# I have sawdust in places I never new I had......



## Schroedc (Apr 17, 2017)

Had to take a day away from the shop to help a buddy out, he had a log pile his neighbor was grumping a bit about we think and it was time to get it all processed. Lots of walnut, took a lot of 8/4 slabs as he was short on 8/4, Had a few smaller white oak logs we decided to quarter saw. By the end of the day we knew we'd put in a full days work. And then I got back to the shop to find out I'd been gifted a few walnut trees to mill for myself and a canoe to see if I can make a couple bookshelves out of.

Reactions: Like 4 | EyeCandy! 1 | Way Cool 12


----------



## Tony (Apr 17, 2017)

A lot of work I'm sure, but that's some pretty walnut! I've always liked those canoe bookcases, I look forward to seeing those! Tony

Reactions: Agree 1


----------



## Schroedc (Apr 17, 2017)

Tony said:


> A lot of work I'm sure, but that's some pretty walnut! I've always liked those canoe bookcases, I look forward to seeing those! Tony



This walnut just kicked our butt all day, was cut in winter about 14-15 months ago, MC was under 20 already even in the middle, Hardest walnut I've ever run into.

Reactions: Like 1


----------



## ripjack13 (Apr 17, 2017)

Wow. That is some beautiful wood Colin! I bet you're one tired soul....

Reactions: Agree 1


----------



## Nature Man (Apr 17, 2017)

What a beautiful sight! Love those slabs! Chuck

Reactions: Agree 1


----------



## DKMD (Apr 17, 2017)

Looks like fun!

Reactions: Agree 2


----------



## Schroedc (Apr 18, 2017)

ripjack13 said:


> Wow. That is some beautiful wood Colin! I bet you're one tired soul....



You don't know the half of it. I really wish we'd had a bobcat or tractor. Those logs were a lot of work to move around for just two guys.

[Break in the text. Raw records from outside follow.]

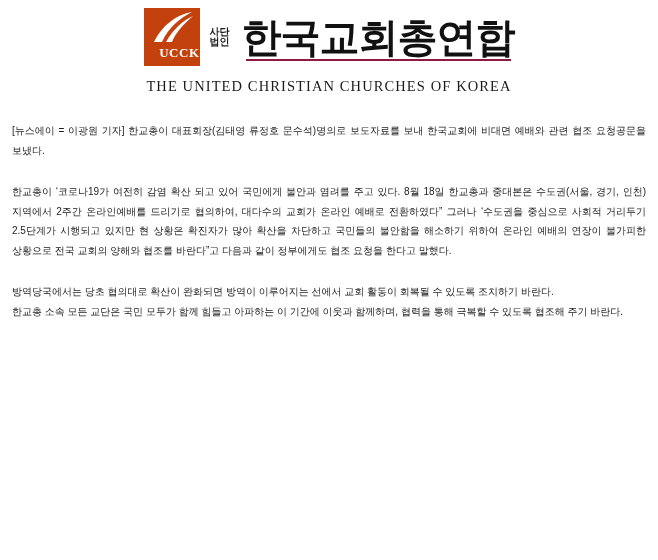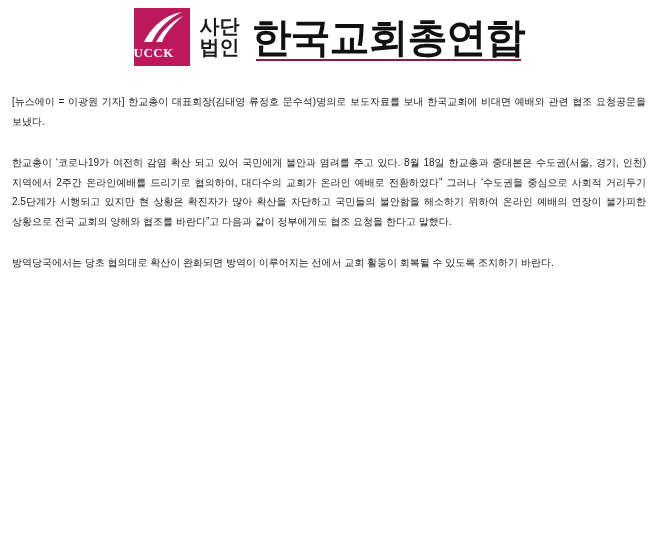--- a/index.html
+++ b/index.html
@@ -65,7 +65,7 @@
     flex-direction: column;
     justify-content: center;
     line-height: 1.05;
-    font-size: 20px;
+    font-size: 10px;
     font-weight: bold;
     color: #1b1b1b;
     margin-right: 2px;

I think I may have pulled most of the muscles in my body.....

Reactions: Sincere 2


----------



## woodtickgreg (Apr 18, 2017)

That's what I call sweat equity, it's earning your lumber, or paying for it with your body.

Reactions: Like 1


----------



## ripjack13 (Apr 18, 2017)

Schroedc said:


> I have sawdust in places I never new I had



are you sure it's sawdust?

Reactions: Funny 3


----------